4. Feel free to play around with the total_timesteps=25000 if you want a shorter/longer test of your new reward

In [None]:
import os
import gym
from stable_baselines3 import PPO
from stable_baselines3.common.monitor import Monitor
from stable_baselines3.common.vec_env import DummyVecEnv, SubprocVecEnv
from stable_baselines3.common.env_util import make_vec_env
from stable_baselines3.common.utils import set_random_seed
from tqdm import trange
import hvplot.pandas  # This adds HoloViews plotting capability directly from a Pandas dataframe
import pandas as pd

In [None]:
from gym.envs.registration import registry, make, spec

def register(id, *args, **kwargs):
    if id in registry.env_specs:
        return
    else:
        return gym.envs.registration.register(id, *args, **kwargs)

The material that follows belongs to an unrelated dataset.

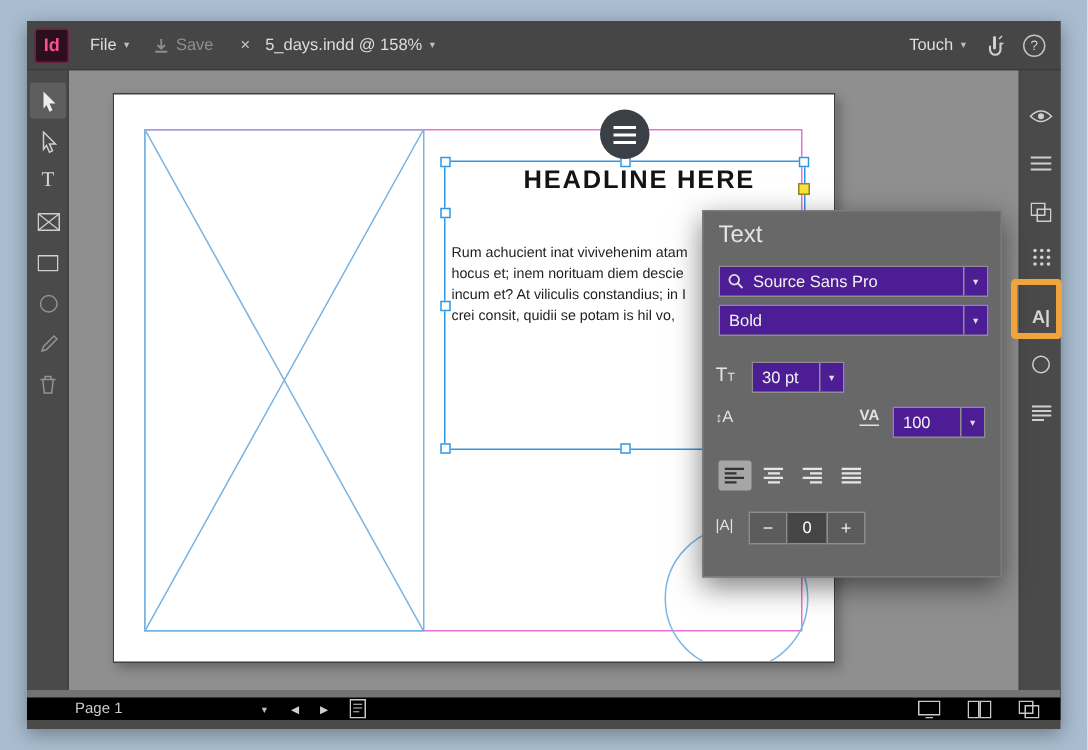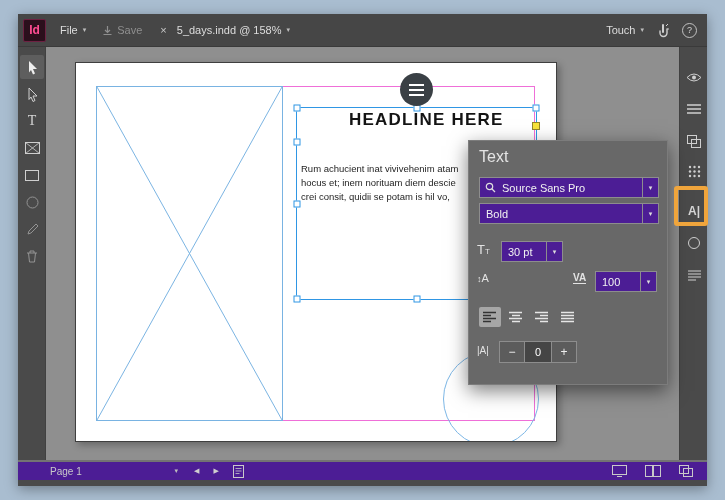"incum et? At viliculis constandius;" span { html: none -> <span>incum et? At viliculis constandius; in I</span> }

register(id='MyCartPole-v1',
         entry_point='MyCartPole:MyCartPoleEnv',
         max_episode_steps=1000,
         reward_threshold=2500.0)

In [None]:
log_dir = "tmp/"
os.makedirs(log_dir, exist_ok=True)
env = gym.make("MyCartPole-v1")
env = Monitor(env, log_dir)
model = PPO('MlpPolicy', env, verbose=0)
model.learn(total_timesteps=25000)

In [None]:
training_reward = pd.DataFrame(pd.to_numeric(pd.read_csv("tmp/monitor.csv")[1:].reset_index()['index'])).reset_index()
training_reward.rename(columns={'level_0':"Episode",'index':"Reward"},inplace=True)
training_reward.hvplot(x="Episode",y="Reward")

In [None]:
reward_list = []
episode_reward = 0
obs = env.reset()
for _ in trange(1000):
    action, _states = model.predict(obs)
    obs, reward, done, info = env.step(action)
    episode_reward += reward 
    env.render()
    if done:
        reward_list.append(episode_reward)
        episode_reward = 0
        env.reset()
env.env.viewer.close()

In [None]:
env.close()

>**Did your change in the reward function have the outcome you expected?**